- _THE PROBLEM_: Find the line with "[58,150,82,162] 37. -> [82,123,100,133] 48." in the records below. Output exactly from there until after the line with "[200,473,241,486] FMRI ->", without pictures.

(DATA EXTRACT begins)

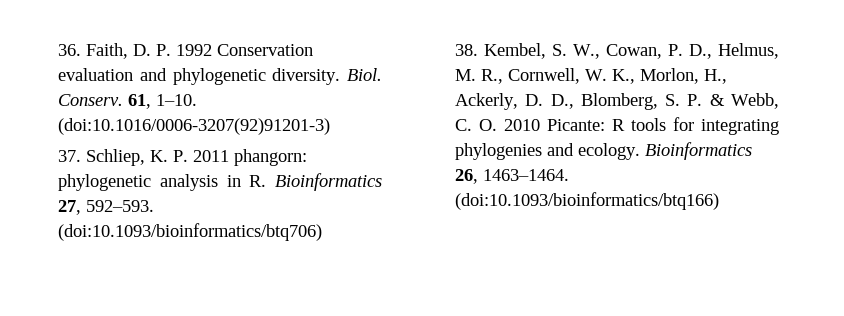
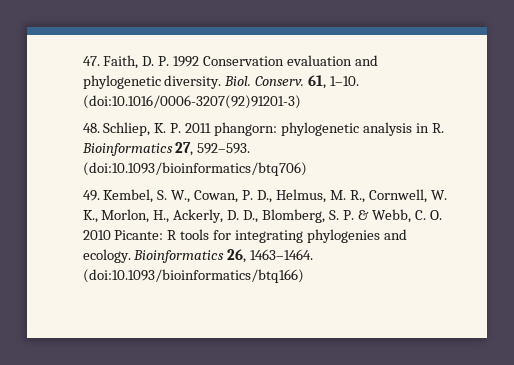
[58,44,82,56] 36. -> [82,56,100,66] 47.
[58,150,82,162] 37. -> [82,123,100,133] 48.
[455,44,479,56] 38. -> [82,190,100,201] 49.

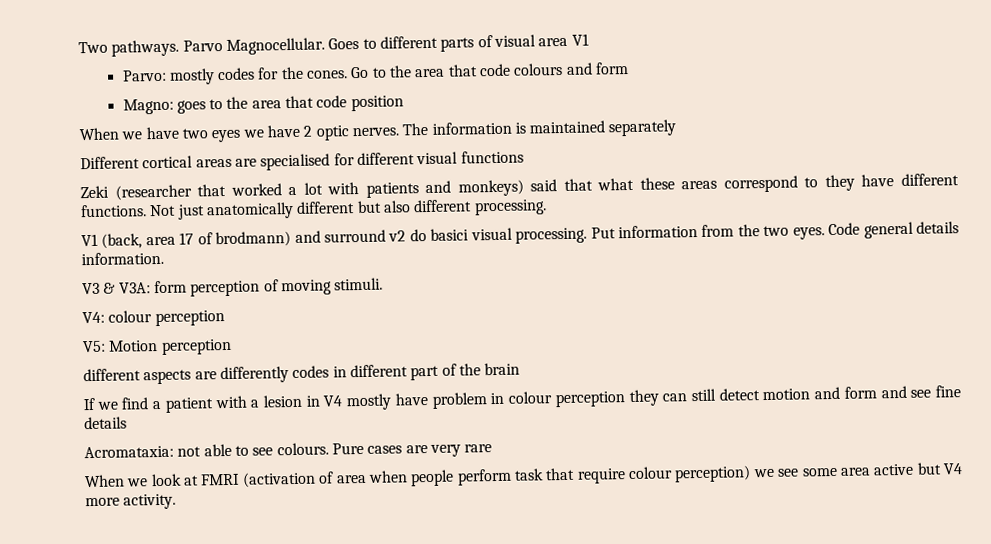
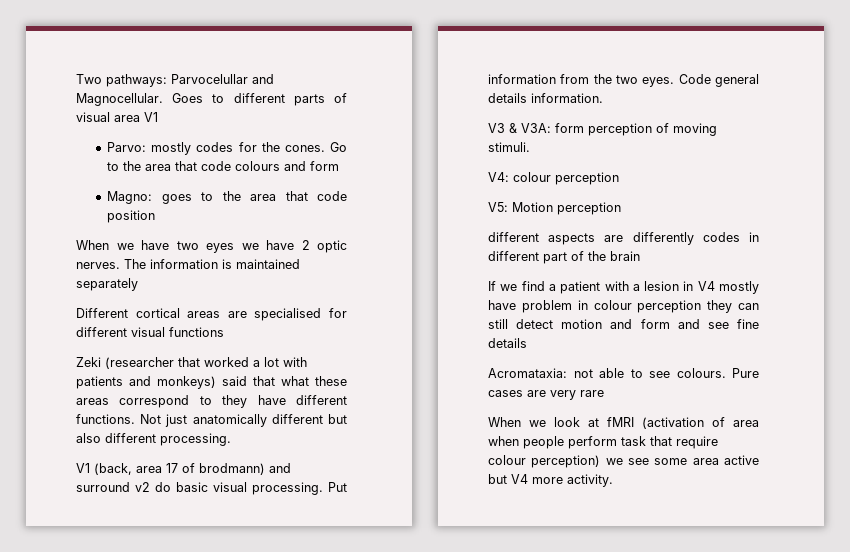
[111,39,223,57] pathways. Parvo -> [106,74,274,87] pathways: Parvocelullar and
[430,228,470,241] basici -> [176,482,208,492] basic
[200,473,241,486] FMRI -> [607,417,634,427] fMRI

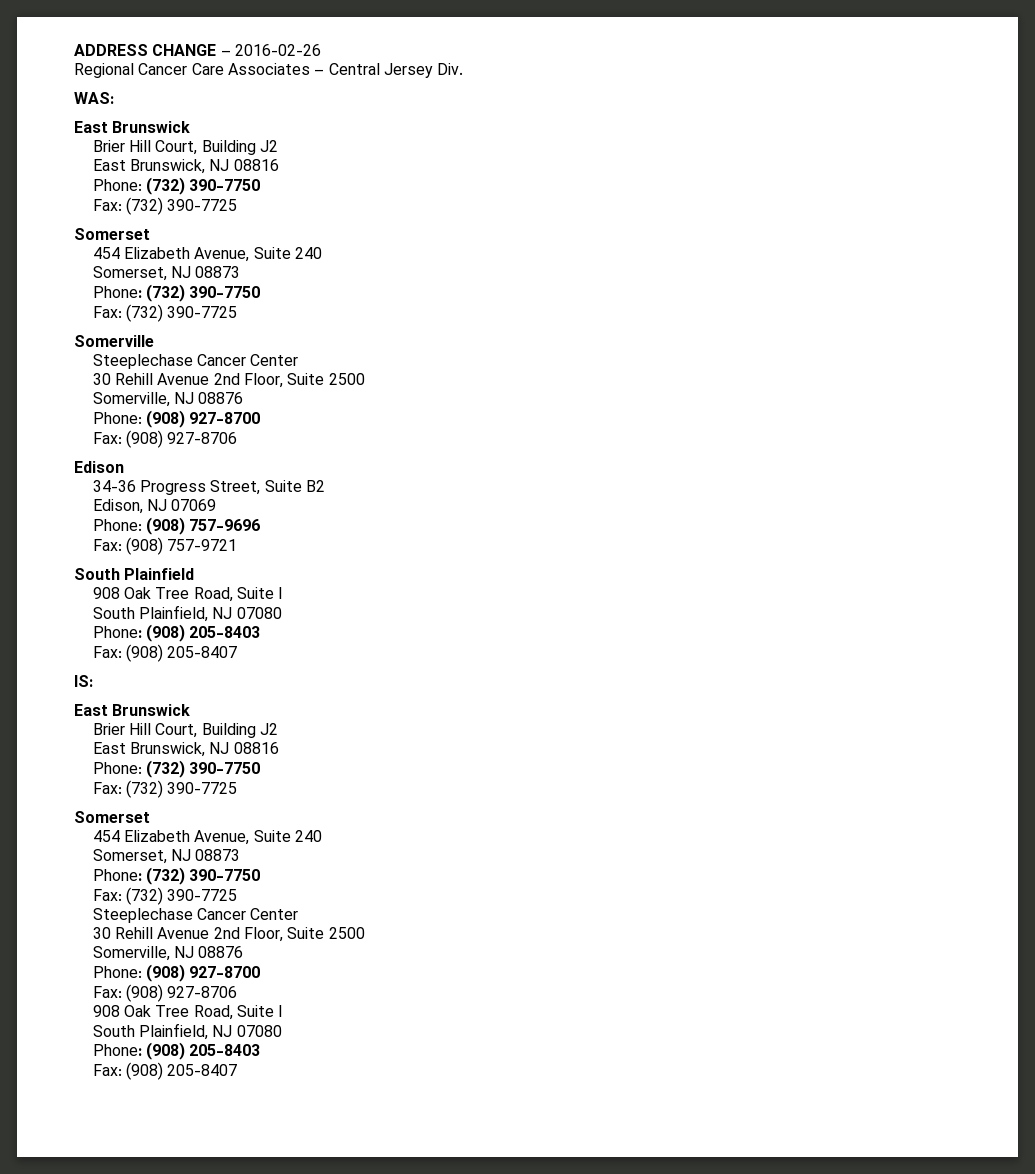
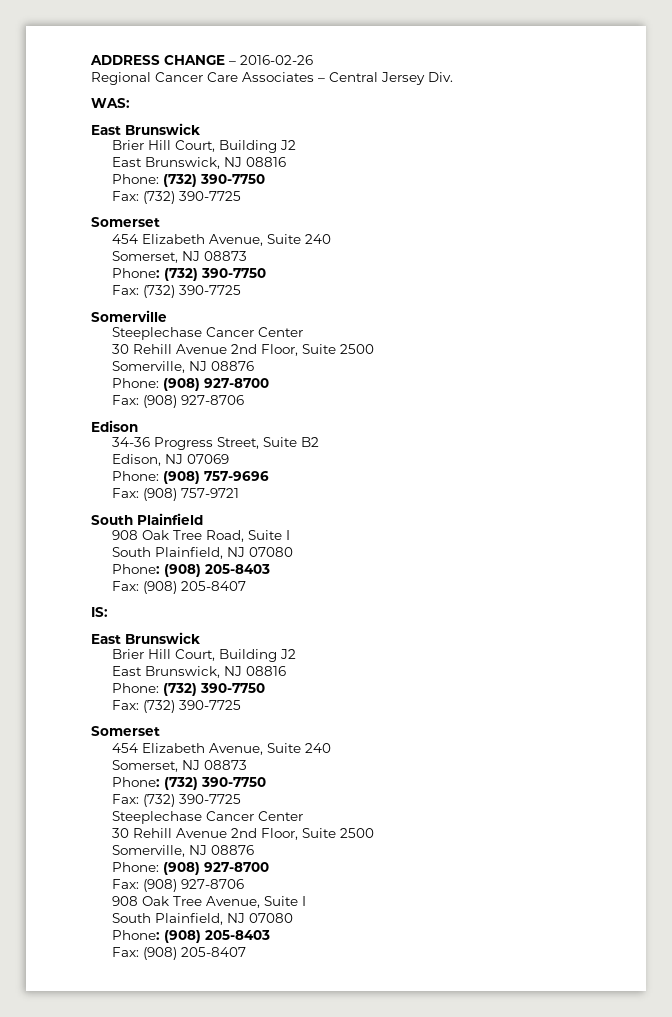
[193,1005,233,1020] Road, -> [205,896,260,908] Avenue,

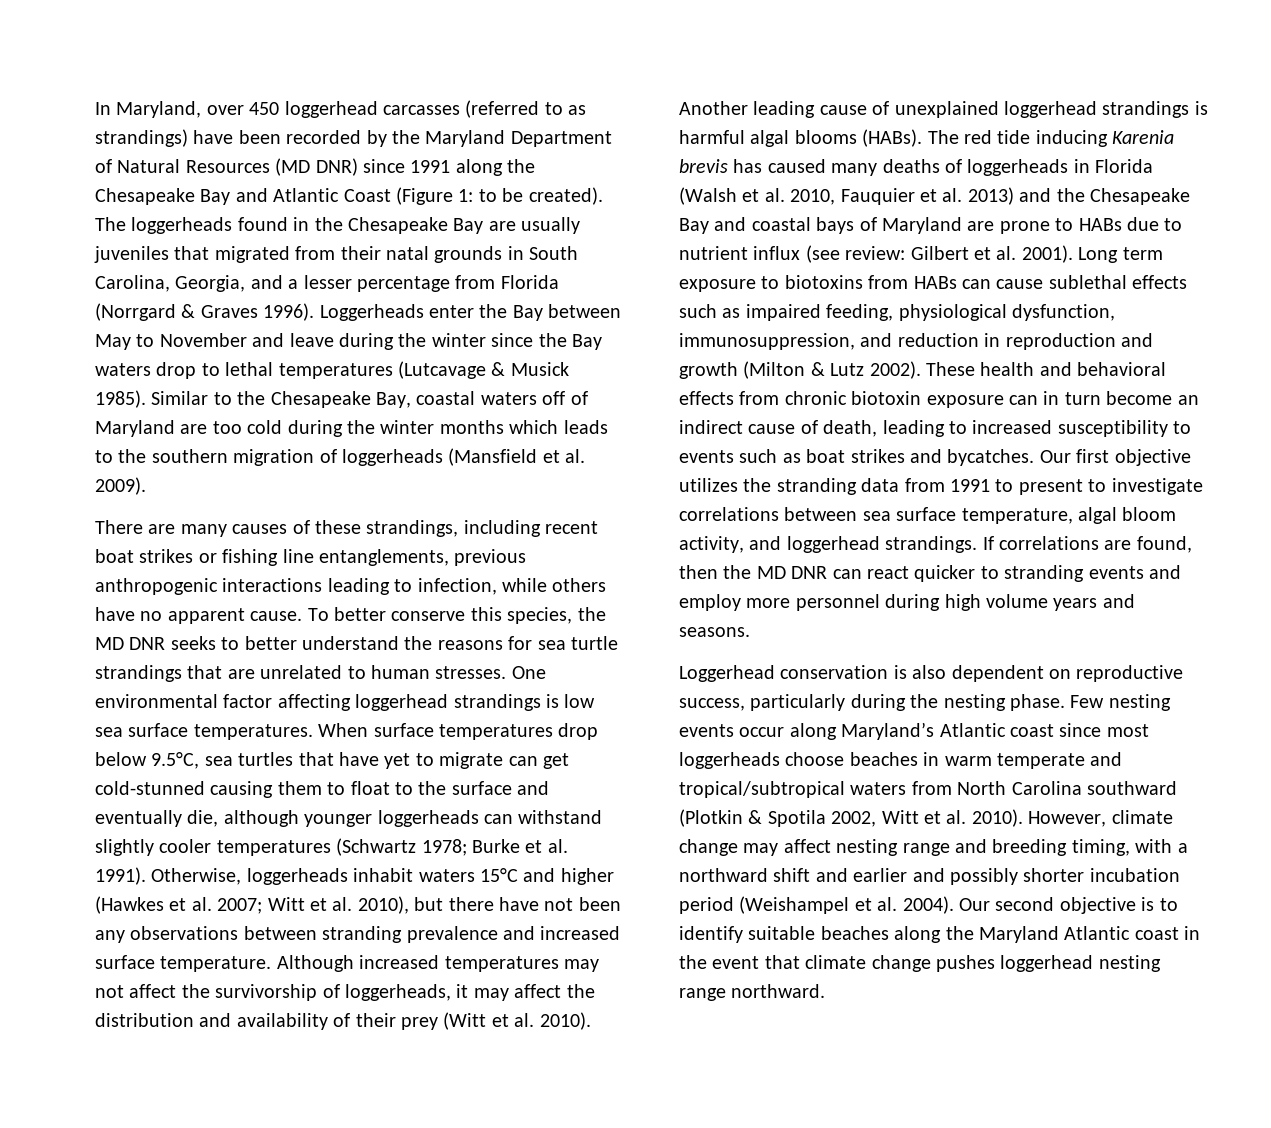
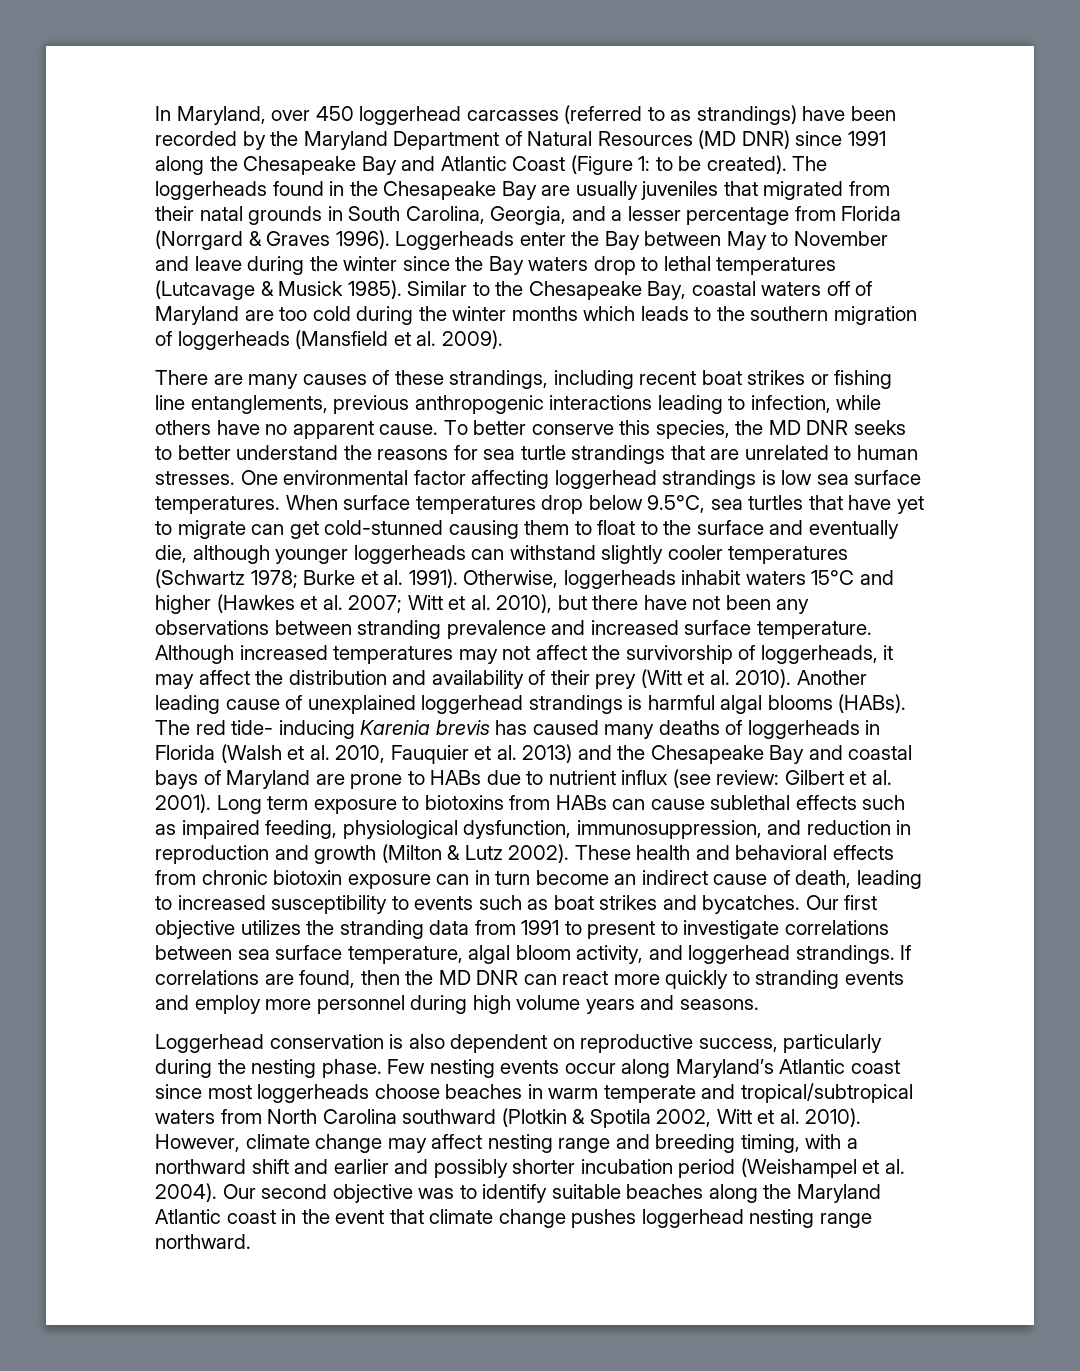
[997,130,1031,144] tide -> [231,720,274,735] tide-
[914,565,976,582] quicker -> [613,970,729,989] more quickly
[1141,897,1155,911] is -> [418,1188,455,1199] was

(DATA EXTRACT ends)

- _FINAL ANSWER_:
[58,150,82,162] 37. -> [82,123,100,133] 48.
[455,44,479,56] 38. -> [82,190,100,201] 49.

[111,39,223,57] pathways. Parvo -> [106,74,274,87] pathways: Parvocelullar and
[430,228,470,241] basici -> [176,482,208,492] basic
[200,473,241,486] FMRI -> [607,417,634,427] fMRI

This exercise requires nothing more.